Gobira, Bolsonaro e ódio

A COLUNA DE FRANCISCO SALES CARTAXO ROLIM

CIRO GOMES / FOTO: DIVULGAÇÃO

Gobira percorre a Paraíba em busca dos votos perdidos em 2014, quando foi candidato a deputado federal pelo PSOL. Muitos votos. Perto de 50 mil. Desbancou dezenas de candidatos ricos e corruptos. E ainda deixou amargurado, na primeira suplência, o experiente Marcondes Gadelha, que tinha como certa sua eleição. Gobira arrastou 4 mil sufrágios em Sousa, sem gastar um tostão, pois tostão não possuía. O próprio Marcondes lamentou-se, ao constatar que lhe faltou uma merreca de votos para retornar a Brasília. Votos de protesto alegre de Gobira.

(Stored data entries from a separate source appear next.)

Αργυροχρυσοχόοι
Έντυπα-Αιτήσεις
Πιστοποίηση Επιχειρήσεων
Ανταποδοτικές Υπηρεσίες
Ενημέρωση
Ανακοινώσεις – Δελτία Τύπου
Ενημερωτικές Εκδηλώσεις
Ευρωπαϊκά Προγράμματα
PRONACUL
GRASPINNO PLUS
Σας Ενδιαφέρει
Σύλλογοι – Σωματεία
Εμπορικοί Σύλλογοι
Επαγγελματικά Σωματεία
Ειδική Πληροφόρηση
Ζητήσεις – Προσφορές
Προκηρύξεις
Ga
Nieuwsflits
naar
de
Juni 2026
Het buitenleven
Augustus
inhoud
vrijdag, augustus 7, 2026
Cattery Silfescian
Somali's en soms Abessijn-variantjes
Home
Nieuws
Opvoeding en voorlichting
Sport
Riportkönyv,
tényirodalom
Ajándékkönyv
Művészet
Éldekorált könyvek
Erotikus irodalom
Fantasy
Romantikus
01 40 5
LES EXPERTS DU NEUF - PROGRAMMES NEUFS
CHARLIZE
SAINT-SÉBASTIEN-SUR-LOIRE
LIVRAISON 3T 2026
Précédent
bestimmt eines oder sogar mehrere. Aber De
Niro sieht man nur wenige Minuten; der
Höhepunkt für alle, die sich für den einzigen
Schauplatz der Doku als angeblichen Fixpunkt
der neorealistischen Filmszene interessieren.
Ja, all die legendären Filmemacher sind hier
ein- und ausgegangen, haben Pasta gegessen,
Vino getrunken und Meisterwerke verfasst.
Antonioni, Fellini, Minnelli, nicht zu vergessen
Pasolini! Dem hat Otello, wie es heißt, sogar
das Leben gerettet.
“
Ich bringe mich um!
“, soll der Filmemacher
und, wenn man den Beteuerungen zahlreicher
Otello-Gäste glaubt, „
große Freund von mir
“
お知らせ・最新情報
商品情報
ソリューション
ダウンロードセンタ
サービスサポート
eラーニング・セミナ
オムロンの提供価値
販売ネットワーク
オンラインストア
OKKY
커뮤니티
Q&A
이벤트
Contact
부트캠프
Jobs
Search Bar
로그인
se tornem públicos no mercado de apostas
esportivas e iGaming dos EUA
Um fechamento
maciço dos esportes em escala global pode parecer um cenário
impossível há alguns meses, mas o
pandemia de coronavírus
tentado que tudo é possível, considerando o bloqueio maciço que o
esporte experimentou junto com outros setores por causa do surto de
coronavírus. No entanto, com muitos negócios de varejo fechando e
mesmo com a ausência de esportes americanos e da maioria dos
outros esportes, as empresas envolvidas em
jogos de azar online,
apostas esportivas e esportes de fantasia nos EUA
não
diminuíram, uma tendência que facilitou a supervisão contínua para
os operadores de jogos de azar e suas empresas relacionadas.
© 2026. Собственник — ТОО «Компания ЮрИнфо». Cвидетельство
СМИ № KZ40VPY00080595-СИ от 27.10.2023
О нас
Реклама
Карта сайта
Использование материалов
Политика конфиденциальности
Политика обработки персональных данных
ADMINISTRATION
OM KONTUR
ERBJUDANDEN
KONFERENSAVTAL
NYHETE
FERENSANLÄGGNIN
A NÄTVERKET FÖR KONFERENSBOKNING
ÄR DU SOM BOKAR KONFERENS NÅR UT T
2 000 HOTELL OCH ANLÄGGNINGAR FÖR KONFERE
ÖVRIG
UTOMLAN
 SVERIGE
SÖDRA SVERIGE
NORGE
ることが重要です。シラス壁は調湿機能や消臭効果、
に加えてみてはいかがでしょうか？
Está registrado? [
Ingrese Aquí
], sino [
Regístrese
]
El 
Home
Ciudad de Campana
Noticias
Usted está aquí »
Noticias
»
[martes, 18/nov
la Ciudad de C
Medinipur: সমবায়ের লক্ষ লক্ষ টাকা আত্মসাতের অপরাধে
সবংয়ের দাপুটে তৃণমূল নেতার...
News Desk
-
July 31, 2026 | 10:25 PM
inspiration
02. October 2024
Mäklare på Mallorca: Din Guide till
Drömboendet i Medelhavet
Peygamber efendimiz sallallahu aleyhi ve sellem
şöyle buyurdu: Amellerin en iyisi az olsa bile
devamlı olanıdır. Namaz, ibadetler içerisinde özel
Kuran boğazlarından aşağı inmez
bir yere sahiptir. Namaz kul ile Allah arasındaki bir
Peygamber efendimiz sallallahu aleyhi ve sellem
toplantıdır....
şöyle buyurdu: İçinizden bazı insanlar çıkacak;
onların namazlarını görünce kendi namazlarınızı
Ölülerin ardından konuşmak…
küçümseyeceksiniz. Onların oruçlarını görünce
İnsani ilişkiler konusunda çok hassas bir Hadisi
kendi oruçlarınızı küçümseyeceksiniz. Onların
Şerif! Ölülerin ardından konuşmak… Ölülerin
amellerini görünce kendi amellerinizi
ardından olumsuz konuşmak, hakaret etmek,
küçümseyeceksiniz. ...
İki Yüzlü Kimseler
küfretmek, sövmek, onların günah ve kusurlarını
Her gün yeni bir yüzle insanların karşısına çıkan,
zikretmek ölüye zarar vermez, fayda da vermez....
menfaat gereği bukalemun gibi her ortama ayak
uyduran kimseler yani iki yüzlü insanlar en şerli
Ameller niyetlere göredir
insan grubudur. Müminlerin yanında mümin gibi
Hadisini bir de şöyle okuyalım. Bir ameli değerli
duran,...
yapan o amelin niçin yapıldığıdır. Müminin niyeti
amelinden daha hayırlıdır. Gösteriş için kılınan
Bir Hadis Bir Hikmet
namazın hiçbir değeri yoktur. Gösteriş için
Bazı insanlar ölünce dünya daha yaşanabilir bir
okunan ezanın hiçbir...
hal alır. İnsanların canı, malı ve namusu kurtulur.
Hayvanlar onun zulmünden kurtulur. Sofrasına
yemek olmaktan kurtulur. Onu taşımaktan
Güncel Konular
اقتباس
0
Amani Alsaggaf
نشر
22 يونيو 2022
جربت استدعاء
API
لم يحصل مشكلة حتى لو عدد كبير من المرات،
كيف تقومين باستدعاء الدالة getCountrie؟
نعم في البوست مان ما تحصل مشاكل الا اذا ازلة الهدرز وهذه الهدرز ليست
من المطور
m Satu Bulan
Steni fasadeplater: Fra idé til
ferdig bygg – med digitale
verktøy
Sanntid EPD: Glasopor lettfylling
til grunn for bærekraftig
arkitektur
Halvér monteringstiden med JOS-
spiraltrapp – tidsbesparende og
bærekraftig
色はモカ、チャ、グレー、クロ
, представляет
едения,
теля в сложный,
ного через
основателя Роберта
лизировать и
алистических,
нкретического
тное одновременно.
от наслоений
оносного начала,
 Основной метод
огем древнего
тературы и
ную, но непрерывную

Gobira virou fenômeno eleitoral.

Fui testemunha desse fenômeno em Cajazeiras, onde tudo começou. Gobira caiu no gosto do povo. Cansado dos candidatos do jatinho, os cajazeirenses escolheram votar no sapateiro, pobre, folclórico, boa praça, desmoralizando os cabos eleitorais que recebiam grana para apoiar forasteiros. Nossa forte mídia espalhou a onda pelo sertão, que atingiu Campina Grande e João Pessoa. Amortecida, é bem verdade, mas chegou. Resultado: 48.157 votos! Só em Cajazeiras foram quase 20.000!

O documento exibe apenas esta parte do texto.